La soluzione? Secondo Ronzo «il governo dovrebbe rifinanziare i Cofidi», i consorzi di garanzia che affiancano la micro-impresa per agevolare l’accesso al credito. «In un momento di difficoltà come questo, che comunque è destinato a passare, è necessario mettere in campo tutti gli strumenti atti a non ingenerare panico».

Almeno su questo punto banche e imprese sono d’accordo tra loro e con il sindacato. Ieri, da Lecce, il segretario nazionale dell’Ugl, Renata Polverini, ha detto che «lavoratori e imprese, in particolare quelle piccole, rischiano di pagare un prezzo alto da questa crisi», ed ha chiesto al governo di «soccorrere l’economia reale con una riduzione delle tasse per i redditi fissi, e con sostegni alle piccole e medie imprese» .

«È importante – incalza De Bartolomeo – infondere tranquillità nel sistema. Che si sappia: qui nulla è perduto.

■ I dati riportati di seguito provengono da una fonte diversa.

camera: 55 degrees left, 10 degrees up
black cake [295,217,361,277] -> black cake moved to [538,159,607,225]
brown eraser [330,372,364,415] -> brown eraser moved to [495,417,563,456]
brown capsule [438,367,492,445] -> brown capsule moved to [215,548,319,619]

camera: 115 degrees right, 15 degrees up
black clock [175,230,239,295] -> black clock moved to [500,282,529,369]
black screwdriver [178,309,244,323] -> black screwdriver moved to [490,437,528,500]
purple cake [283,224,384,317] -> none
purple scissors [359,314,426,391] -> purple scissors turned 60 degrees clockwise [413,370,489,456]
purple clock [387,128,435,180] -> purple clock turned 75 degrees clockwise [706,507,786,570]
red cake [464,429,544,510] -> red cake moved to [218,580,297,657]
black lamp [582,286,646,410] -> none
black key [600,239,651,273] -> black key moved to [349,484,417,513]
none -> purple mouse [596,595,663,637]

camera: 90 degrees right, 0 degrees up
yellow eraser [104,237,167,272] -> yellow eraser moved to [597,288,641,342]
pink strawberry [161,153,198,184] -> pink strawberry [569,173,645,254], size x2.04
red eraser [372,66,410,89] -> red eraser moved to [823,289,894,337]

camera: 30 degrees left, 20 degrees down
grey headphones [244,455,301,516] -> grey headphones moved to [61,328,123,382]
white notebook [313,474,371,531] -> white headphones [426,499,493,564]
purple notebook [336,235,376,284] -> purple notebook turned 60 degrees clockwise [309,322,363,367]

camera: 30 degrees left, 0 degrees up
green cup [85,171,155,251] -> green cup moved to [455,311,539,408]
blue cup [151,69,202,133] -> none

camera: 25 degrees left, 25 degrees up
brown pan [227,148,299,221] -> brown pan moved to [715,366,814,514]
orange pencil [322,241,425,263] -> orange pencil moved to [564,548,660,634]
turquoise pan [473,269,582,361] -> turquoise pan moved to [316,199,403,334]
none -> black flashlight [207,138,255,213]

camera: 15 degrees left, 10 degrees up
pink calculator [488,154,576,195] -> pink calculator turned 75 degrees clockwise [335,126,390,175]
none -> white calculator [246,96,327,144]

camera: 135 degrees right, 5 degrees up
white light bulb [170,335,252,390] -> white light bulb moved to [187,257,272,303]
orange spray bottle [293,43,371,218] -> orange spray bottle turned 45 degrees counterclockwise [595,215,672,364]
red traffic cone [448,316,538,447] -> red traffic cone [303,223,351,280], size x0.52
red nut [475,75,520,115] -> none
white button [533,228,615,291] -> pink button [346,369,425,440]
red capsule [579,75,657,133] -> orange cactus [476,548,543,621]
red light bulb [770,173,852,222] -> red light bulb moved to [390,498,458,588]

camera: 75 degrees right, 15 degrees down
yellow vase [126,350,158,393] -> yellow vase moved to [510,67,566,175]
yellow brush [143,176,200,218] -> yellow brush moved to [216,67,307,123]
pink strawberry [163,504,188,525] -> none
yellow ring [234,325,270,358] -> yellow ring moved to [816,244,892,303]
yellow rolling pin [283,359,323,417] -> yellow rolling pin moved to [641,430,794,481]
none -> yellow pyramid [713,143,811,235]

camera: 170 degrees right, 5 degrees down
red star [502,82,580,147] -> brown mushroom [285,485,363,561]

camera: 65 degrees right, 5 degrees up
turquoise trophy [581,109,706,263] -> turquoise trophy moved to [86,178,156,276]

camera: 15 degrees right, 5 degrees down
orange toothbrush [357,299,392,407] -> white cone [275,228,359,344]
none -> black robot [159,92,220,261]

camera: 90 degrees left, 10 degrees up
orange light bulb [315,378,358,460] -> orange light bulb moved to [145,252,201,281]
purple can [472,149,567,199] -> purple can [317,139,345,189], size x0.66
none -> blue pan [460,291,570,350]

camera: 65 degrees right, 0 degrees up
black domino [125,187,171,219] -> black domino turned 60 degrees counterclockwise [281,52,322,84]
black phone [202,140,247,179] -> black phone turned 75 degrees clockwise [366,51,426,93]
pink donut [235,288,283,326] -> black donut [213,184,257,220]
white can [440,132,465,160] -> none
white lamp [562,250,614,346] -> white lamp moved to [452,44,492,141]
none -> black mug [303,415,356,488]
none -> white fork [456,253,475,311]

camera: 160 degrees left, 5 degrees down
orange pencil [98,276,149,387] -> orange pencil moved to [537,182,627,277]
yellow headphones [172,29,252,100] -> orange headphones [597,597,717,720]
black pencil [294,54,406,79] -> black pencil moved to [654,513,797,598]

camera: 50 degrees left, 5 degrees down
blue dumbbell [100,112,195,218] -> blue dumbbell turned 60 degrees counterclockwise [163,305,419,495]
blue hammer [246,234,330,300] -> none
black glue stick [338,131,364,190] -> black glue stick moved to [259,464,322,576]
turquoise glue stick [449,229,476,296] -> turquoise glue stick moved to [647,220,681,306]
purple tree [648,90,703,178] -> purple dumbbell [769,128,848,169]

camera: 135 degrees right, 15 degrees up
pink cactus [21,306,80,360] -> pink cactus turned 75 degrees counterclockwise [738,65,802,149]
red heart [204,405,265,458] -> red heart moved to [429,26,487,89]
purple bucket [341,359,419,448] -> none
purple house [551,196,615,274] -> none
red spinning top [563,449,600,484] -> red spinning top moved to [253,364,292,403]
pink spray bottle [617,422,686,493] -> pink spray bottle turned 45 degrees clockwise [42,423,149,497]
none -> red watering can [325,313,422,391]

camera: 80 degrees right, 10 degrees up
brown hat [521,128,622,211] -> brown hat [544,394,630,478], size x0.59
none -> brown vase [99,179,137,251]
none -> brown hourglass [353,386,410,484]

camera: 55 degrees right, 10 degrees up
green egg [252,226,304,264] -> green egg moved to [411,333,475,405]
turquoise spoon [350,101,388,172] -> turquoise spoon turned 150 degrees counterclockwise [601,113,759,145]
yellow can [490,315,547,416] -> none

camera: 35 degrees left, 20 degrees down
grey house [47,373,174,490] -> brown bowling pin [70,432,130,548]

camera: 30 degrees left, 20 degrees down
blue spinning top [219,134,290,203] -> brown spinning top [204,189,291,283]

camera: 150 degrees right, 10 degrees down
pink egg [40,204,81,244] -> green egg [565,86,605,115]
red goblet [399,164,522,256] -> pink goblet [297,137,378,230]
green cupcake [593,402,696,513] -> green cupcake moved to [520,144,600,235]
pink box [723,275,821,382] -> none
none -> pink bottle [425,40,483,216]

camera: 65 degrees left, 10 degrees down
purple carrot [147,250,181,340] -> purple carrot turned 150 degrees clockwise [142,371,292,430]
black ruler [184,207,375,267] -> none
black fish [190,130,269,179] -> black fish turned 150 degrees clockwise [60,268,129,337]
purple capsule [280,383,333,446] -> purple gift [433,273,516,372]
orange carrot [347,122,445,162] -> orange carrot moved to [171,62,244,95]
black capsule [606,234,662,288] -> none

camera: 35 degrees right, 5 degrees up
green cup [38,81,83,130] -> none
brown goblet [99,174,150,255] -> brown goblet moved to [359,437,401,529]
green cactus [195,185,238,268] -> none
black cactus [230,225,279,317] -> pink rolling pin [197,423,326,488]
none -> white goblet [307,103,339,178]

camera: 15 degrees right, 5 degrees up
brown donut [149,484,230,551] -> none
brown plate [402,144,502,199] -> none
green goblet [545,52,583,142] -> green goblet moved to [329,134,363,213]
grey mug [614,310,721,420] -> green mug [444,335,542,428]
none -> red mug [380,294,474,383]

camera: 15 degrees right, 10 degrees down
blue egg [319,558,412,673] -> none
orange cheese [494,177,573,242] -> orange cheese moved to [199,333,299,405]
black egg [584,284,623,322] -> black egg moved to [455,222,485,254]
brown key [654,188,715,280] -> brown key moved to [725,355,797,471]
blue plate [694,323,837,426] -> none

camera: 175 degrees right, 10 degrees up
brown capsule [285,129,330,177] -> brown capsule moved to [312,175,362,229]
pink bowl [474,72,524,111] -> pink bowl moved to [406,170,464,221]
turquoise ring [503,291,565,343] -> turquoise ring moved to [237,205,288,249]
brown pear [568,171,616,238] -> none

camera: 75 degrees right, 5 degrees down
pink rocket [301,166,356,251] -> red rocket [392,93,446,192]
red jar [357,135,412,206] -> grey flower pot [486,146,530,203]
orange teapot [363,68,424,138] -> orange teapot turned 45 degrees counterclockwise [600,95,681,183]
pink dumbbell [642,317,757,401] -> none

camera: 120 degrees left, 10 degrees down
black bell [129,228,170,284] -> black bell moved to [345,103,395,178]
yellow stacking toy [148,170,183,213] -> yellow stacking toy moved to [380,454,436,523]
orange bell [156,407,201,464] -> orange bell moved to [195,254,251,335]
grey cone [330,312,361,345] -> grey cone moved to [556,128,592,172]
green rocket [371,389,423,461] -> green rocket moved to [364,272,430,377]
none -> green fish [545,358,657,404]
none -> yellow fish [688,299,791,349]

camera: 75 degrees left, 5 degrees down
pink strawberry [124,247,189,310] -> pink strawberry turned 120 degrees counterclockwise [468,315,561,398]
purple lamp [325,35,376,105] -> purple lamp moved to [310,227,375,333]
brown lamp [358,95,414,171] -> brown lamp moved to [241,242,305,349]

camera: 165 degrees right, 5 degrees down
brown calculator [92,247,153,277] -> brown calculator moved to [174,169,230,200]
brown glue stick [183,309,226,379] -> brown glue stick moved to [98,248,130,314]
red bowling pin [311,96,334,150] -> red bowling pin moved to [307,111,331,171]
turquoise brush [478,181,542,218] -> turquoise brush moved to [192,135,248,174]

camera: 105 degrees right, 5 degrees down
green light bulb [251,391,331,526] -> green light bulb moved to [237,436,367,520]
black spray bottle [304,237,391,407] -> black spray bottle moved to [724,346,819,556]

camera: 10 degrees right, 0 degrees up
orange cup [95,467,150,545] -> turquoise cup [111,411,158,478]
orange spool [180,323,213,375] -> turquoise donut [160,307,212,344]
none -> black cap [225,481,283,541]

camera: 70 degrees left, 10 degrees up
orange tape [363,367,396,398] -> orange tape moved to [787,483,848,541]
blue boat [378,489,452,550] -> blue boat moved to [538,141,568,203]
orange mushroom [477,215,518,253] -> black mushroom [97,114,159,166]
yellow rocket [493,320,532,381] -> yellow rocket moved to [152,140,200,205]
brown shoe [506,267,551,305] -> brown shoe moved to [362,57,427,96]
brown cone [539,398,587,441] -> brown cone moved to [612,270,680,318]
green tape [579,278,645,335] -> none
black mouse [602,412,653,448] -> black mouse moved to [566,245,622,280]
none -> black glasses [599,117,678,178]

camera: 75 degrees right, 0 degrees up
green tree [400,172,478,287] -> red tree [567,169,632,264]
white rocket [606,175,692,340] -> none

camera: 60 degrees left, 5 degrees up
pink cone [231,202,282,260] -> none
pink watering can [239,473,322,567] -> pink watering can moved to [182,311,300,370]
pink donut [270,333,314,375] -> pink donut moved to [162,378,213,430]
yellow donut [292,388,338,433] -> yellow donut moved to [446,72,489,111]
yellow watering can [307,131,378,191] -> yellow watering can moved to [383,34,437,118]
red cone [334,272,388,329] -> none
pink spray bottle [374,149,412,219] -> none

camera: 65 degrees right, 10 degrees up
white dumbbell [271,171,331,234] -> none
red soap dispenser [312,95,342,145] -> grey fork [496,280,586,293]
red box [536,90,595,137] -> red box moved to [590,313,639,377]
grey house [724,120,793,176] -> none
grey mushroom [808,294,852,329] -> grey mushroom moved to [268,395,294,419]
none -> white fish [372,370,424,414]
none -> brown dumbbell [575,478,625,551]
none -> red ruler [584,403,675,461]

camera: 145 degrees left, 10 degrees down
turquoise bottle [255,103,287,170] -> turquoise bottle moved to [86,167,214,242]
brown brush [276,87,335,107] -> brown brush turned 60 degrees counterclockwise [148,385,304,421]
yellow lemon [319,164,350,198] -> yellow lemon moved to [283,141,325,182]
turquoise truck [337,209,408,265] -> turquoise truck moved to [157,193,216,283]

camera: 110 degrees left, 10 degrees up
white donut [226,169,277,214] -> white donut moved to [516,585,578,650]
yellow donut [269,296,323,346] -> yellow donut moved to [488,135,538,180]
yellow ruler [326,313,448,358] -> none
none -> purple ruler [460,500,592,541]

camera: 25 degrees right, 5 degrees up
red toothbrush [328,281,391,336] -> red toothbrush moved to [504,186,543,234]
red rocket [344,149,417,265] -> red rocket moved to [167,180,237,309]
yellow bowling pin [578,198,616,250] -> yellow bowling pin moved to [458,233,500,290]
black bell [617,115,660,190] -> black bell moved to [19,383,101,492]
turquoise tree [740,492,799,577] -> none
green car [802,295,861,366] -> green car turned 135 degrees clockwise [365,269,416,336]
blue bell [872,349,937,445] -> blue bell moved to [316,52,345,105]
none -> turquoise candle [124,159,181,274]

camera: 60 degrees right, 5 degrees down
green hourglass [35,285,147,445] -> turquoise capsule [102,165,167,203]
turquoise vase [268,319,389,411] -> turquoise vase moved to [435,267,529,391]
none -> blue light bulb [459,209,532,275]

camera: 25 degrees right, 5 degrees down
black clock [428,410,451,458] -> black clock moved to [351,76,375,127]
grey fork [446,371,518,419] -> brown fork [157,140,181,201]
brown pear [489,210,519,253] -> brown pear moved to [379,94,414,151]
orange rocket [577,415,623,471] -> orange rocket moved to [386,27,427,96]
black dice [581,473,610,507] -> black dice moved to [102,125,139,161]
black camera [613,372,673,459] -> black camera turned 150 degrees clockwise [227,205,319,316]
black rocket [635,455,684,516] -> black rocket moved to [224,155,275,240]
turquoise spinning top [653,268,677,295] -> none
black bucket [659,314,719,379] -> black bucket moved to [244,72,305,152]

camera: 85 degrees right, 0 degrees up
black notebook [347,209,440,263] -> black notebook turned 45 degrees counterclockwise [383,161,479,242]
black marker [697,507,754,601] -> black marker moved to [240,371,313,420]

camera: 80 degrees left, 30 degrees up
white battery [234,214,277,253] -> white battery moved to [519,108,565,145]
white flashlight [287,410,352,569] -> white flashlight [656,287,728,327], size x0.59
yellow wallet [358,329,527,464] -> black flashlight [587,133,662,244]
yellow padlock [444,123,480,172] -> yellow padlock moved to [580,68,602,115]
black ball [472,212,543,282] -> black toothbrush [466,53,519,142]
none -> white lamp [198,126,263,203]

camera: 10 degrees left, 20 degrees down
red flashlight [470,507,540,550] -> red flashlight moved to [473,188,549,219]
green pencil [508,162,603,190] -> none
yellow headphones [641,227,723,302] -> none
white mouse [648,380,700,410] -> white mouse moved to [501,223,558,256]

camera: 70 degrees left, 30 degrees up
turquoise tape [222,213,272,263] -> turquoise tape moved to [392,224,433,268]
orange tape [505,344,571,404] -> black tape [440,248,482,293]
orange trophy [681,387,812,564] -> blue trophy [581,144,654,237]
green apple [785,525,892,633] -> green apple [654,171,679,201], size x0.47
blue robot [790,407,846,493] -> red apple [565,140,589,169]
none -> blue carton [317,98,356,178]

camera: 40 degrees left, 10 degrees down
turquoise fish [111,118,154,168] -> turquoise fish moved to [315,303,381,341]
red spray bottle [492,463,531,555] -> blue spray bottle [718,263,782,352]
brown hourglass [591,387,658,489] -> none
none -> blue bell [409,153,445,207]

Certo, anche le disposizioni dell’ultima Finanziaria non ci aiutano: è stata cancellata la detraibilità degli interessi passivi, mettendo un altro costo sulle spalle delle aziende. Ma ad oggi conseguenze dirette della crisi, per ora, non ne abbiamo ancora».
De Bartolomeo prova a vedere il bicchiere mezzo pieno: «Questa crisi deve servire per rivalutare il ruolo dell’impresa tradizionale, quella che produce».

Le costruzioni, principale voce del pil pugliese, sono più o meno nella stessa situazione: «Non abbiamo ancora raggiunto il livello di guardia – dice Matarrese – la situazione è dura ma nell’or – dinarietà. Registriamo una crescente difficoltà nell’accesso al credito, nel senso che i tempi stanno diventando più lunghi».
Ma sulle imprese che lavorano per committenti pubblici si scaricano anche le difficoltà finanziarie degli enti: «I tempi per i pagamenti si allungano, soprattutto da parte delle piccole amministrazioni: ormai siamo abituati ad attendere anche 90-100 giorni, anche per colpa di Equitalia. Questo non fa altro che aumentare gli oneri finanziari a carico delle imprese». Restano alla finestra anche i commercianti. «Al momento – dice Chiarelli – aspettiamo di capire l’evoluzione della situazione. Le difficoltà di accesso al credito ci sono, anche se fino ad oggi non hanno fatto vittime». Ma forse è soltanto questione di tempo.